Jeff Bezos’ ship, named for his mom, will no longer be used to catch rockets
One alternative to the big ship is to opt for an autonomous, seafaring platform or barge, much like the droneships that SpaceX uses to catch its rockets after flight.
Blue Origin wanted to catch the Jacklyn out in the Atlantic Ocean New Glenn rocket boosters. When a large first-stage booster that gives the initial thrust at liftoff expends most of its fuel, it is designed to detach from the upper stage of the rocket and make a controlled pinpoint landing on Earth, just as SpaceX already does with its Falcon 9. rockets.
Blue Origin’s website still references landing on a ship, rather than a barge, touting that it allows boosters to land in turbulent ocean conditions. Theoretically, a massive ship could sustain steady waters, allowing Blue Origin to carry out its booster retrieval operations in all types of weather.
Landing rocket boosters instead of discarding them in the ocean, as other rocket companies have done for decades, are at the core of SpaceX’s and Blue Origin’s plans to bring down costs and launch profitability.
Blue Origin’s New Glenn Rocket is planned to be the first of the company’s rockets that will be capable of reaching orbit, a trek that requires speeds topping 17,000 miles per hour.

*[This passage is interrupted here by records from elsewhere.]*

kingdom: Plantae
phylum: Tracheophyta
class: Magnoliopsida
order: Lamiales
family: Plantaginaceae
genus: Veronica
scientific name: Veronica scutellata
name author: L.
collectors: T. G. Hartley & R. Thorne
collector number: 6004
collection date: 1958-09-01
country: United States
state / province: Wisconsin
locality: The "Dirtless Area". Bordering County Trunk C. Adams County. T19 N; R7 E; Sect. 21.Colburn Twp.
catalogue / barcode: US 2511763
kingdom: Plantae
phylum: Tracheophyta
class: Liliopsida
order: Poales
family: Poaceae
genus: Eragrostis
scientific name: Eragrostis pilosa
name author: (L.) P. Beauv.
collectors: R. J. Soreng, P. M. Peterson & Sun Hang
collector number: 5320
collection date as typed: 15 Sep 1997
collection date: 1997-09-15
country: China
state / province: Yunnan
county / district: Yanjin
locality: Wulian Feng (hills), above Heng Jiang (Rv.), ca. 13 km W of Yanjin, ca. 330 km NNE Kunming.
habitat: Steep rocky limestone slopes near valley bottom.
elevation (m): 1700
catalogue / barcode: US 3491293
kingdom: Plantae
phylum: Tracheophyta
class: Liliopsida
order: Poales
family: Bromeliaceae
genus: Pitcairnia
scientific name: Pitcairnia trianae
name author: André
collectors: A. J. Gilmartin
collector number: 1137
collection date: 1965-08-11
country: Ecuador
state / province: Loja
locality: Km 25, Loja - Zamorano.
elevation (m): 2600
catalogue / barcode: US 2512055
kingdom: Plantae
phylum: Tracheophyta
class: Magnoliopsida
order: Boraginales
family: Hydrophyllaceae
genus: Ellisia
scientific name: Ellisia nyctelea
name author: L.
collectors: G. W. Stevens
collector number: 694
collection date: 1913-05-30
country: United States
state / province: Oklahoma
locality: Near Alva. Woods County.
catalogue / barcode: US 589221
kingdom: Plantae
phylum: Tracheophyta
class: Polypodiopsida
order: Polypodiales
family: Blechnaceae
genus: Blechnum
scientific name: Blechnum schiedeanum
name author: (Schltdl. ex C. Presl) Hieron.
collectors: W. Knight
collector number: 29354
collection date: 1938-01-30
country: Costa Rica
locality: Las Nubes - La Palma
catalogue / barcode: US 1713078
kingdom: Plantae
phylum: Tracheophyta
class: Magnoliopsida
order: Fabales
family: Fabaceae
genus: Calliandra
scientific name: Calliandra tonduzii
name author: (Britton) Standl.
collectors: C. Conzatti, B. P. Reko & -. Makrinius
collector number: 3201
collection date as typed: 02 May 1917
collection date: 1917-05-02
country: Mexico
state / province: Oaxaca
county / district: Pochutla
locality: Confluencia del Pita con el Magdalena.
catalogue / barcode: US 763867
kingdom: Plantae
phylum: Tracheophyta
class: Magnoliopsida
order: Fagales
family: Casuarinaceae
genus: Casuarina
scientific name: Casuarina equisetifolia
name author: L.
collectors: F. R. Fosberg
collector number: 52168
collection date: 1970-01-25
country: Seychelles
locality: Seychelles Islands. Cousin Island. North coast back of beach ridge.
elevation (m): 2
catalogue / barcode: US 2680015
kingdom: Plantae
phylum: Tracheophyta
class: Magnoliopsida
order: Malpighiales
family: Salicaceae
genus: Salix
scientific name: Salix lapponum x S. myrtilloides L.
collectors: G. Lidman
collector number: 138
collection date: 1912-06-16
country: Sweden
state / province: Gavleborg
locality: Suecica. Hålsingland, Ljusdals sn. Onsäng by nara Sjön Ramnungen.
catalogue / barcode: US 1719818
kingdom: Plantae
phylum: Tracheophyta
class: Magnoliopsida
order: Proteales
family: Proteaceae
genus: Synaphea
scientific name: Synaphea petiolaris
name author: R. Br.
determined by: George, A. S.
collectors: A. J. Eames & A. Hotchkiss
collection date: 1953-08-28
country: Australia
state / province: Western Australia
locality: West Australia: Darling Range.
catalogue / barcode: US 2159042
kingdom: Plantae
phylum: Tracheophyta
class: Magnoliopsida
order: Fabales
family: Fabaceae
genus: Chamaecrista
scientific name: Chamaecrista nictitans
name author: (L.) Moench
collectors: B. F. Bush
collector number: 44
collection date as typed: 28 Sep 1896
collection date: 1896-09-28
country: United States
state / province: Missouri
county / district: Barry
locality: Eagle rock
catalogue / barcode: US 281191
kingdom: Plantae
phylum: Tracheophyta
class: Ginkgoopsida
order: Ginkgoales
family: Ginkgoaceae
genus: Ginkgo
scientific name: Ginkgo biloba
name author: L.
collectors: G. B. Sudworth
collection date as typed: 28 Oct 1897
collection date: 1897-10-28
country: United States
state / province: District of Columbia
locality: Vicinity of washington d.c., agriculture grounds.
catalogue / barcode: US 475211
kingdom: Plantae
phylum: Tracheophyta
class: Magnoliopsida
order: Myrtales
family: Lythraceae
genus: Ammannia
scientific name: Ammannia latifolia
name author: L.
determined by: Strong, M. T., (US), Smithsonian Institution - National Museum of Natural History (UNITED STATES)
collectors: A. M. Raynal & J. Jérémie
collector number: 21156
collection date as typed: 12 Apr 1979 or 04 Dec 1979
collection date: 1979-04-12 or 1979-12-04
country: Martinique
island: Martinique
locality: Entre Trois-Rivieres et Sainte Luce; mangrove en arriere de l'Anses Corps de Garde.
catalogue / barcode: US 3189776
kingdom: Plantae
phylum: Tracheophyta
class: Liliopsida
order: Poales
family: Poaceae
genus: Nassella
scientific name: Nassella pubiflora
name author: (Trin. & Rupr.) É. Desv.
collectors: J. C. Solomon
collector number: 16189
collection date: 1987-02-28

SpaceX has sent rockets into orbit since 2008.
So far, Blue Origin has only conducted flights of its much smaller New Shepard suborbital rocket. That rocket has been used to carry paying customers – and last summer, Bezos himself – on brief, supersonic joy rides that reach the edge of what is technically considered space.
New Glenn is not expected to carry humans, at least at first, but will instead haul satellites and other cargo to orbit.
Although already a couple of years behind its original schedule, Blue Origin is expected to launch the first New Glenn to orbit by the end of 2022.